Did you catch the Fisker Karma debut earlier this week? If not, you weren’t alone. This hybrid electric vehicle has gone on sale, but the truth is out: the supposedly Eco-friendly Fisker Karma gets worse gas mileage than an SUV. At least that is the contention of Forbes magazine and some other critics.
This is a vehicle that was supposed to demonstrate that sport sedan drivers can have their cake and eat it too, by enjoying a robust road performer that squeezes out more miles to the gallon than the Toyota Prius, Honda Insight and other traditional hybrid cars. Instead, we have here a car that gets an equivalent 52 empg when operating in electric-only mode according to the EPA. That mode lasts just 32 miles, thus when the electric motor runs out of juice, the 2.0-liter inline four cylinder engine kicks in and gets just 20 empg.
The Karmas gas-only number is lower than the 21 mpg a 2012 GMC Yukon gets when equipped with a 5.-3-liter V-8 gasoline engine paired with a 6-speed automatic transmission and offered in rear-wheel-drive. Smaller SUVs get even better gas mileage and virtually every gas powered luxury sedan, the type of vehicles Fisker is targeting, achieve at least 25 mpg on the highway. The Karma retails from approximately $97,000.
Disappointing fuel ratings isnt the only controversy shrouding the Fisker Karmas debut. ABC News reports that Fisker Automotive was given a $529 million loan guarantee by the Obama administration, with Vice-President Joe Biden remarking at the time that thousands of American jobs would result from such support. Instead, Fisker has outsourced production of its vehicle to Finland, keeping much more limited engineering and design work in the U.S. Valmet Automotive, the company producing the Fisker Karma, has hired 500 Finns to build the luxury sedan.
When reached by ABC News for a comment, CEO Henrik Fisker said that there was no contract manufacturer in the U.S. that could handle building the Karma, thus the outsourcing of jobs overseas with the Obama administration signing off on the deal.

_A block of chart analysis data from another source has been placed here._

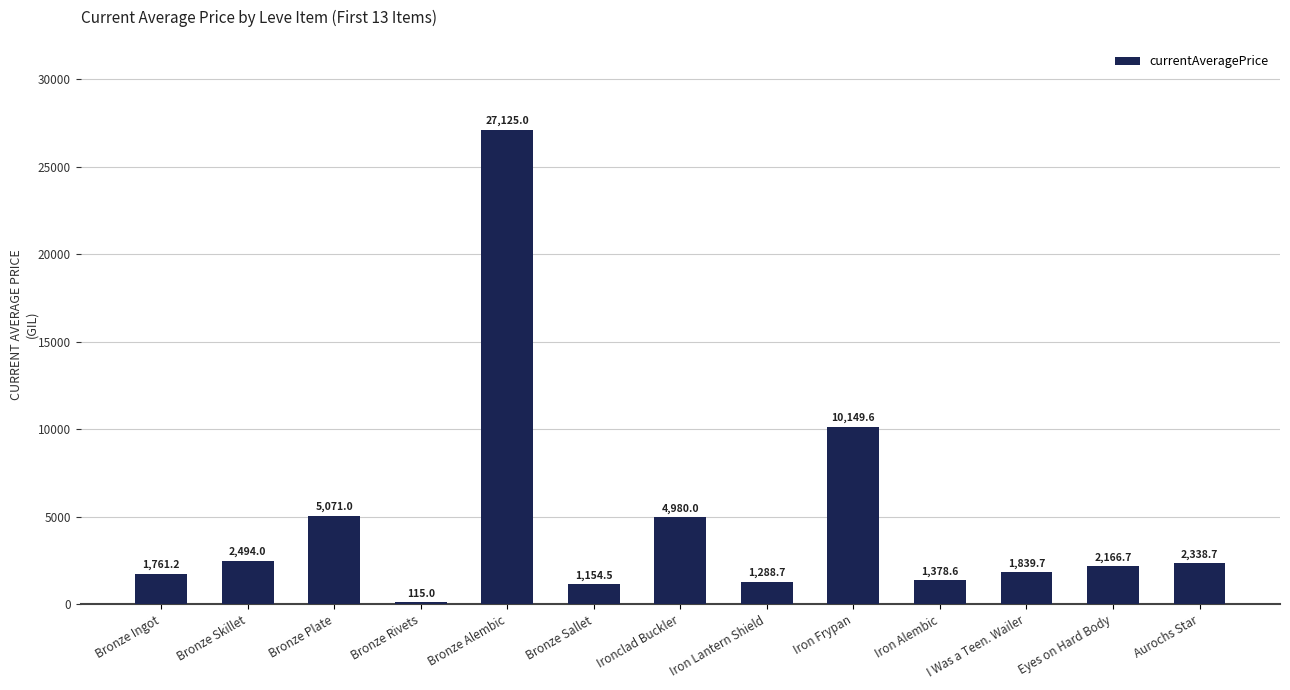

What is the change in value from Bronze Sallet to Iron Lantern Shield?

+134.2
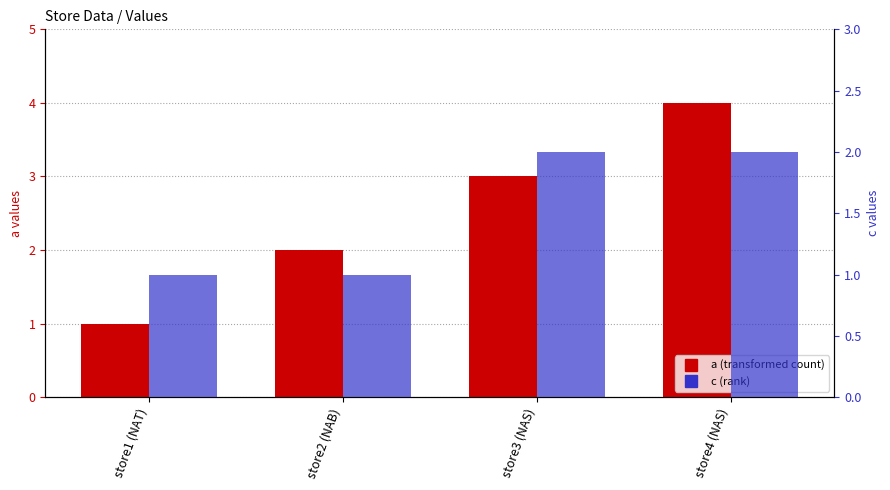

List the series in order of their peak value, lowest first.

c (rank), a (transformed count)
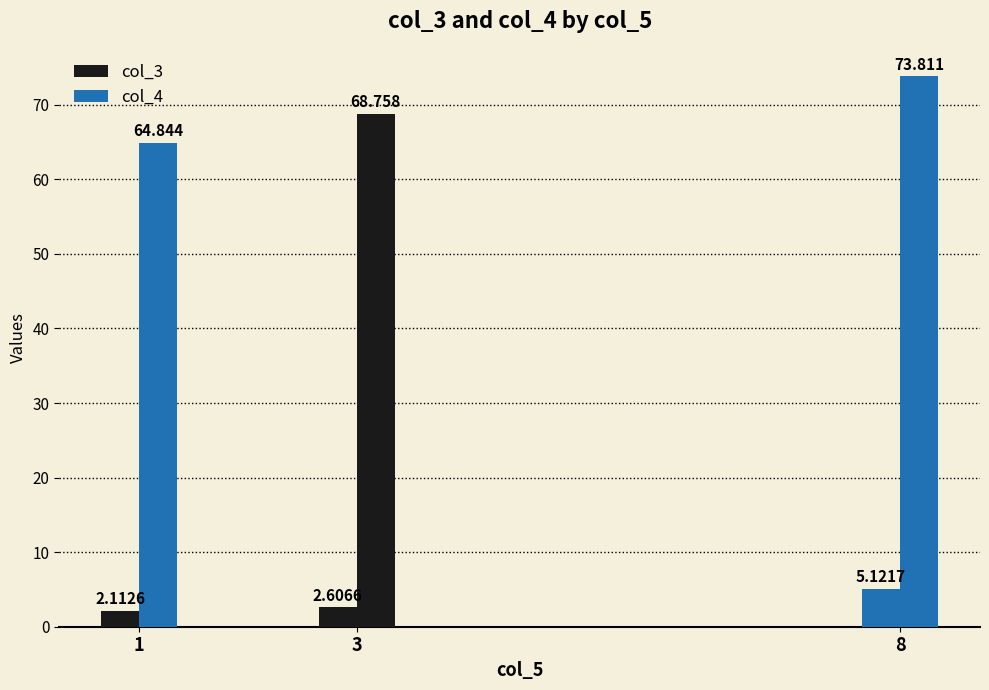

Reading left to right, transcribe all the data shown in this chart.

col_3: 2.1	2.6	5.1
col_4: 64.8	68.8	73.8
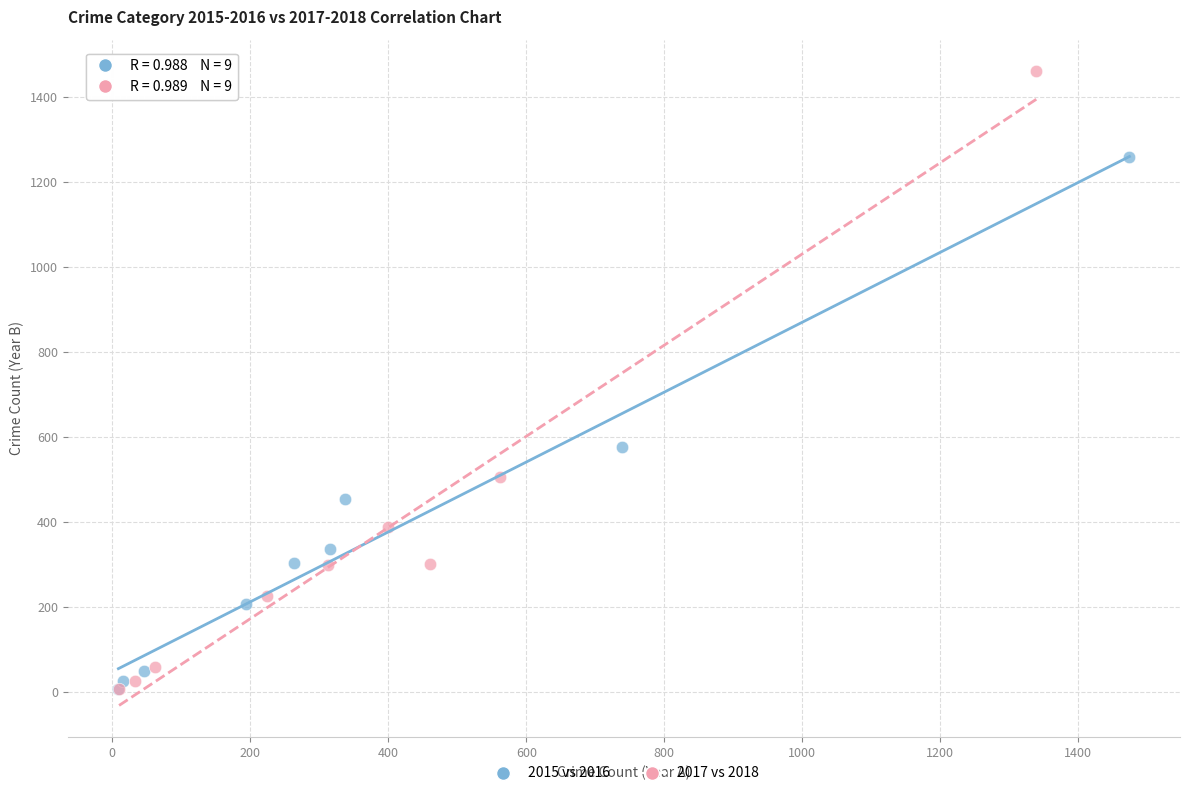

Which series has the largest Y range (max minus min)?

2017 vs 2018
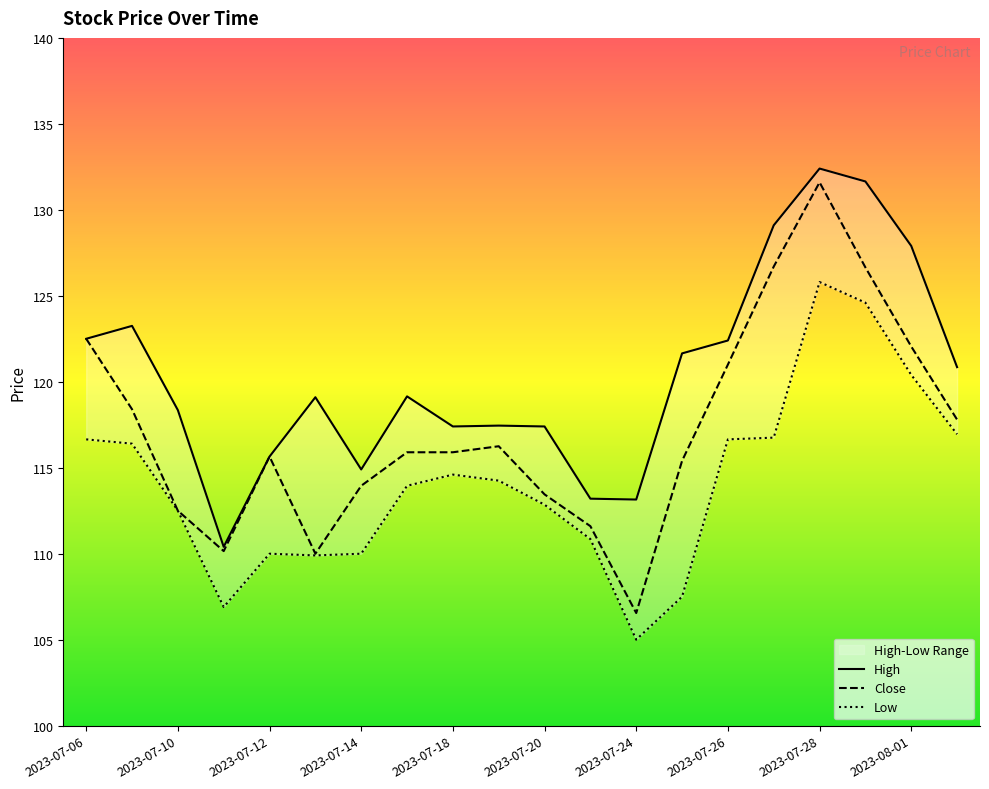

At which category does High reach its first local peak?

2023-07-07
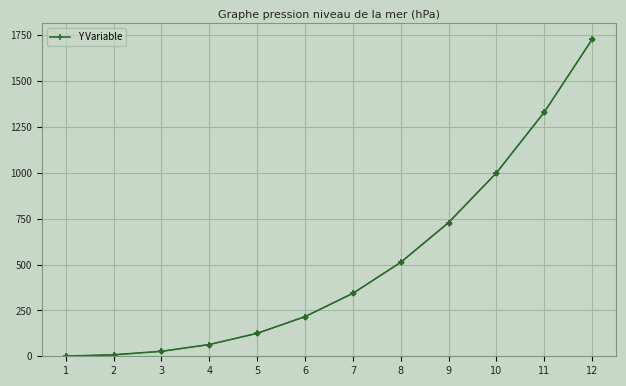

What is the greatest value displayed?

1728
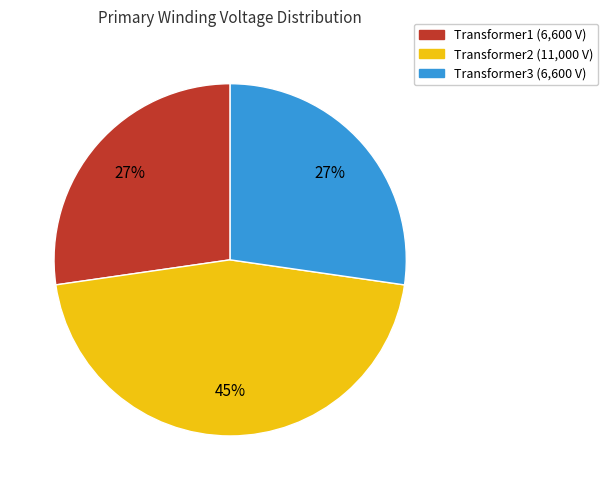

To the nearest percent, what is the combined percentage of Transformer1 and Transformer2?

73%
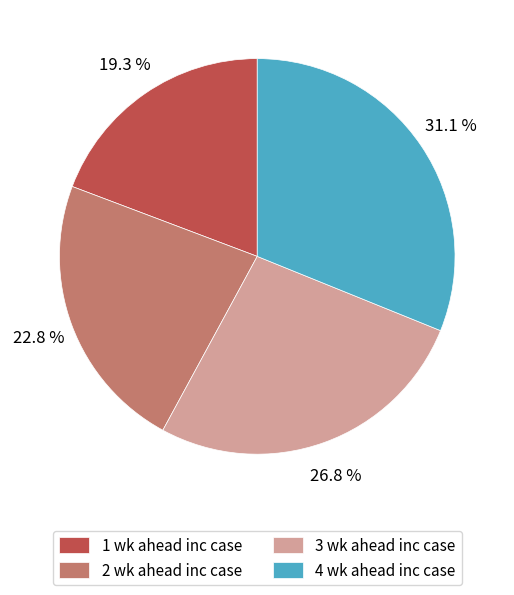

Between 4 wk ahead inc case and 2 wk ahead inc case, which is larger?

4 wk ahead inc case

Fisker claims that the money received from the federal government has not been used to support manufacturing in Finland, with the company using other funds instead for that purpose. Still, there are very few much needed jobs that have been created following the federal governments investment in Fisker.
The company states that it has secured $600 million in private financing and is distancing itself from comparison to Solyndra, the bankrupt energy company that received a $535 billion loan guarantee from the Obama administration. Fisker himself noted that Solyndra chose a pricey California address for its manufacturing base, a poor choice where any company would “obviously fail.”
The Fisker Karma arrived to the market about one year late. Just 40 cars have been produced, with two sold in the United States thus far. Henrik Fisker and Bernhard Koehler founded the company in 2005, intending to battle the BMW 6 Series and Mercedes-Benz SL-Class, among other high-end luxury models.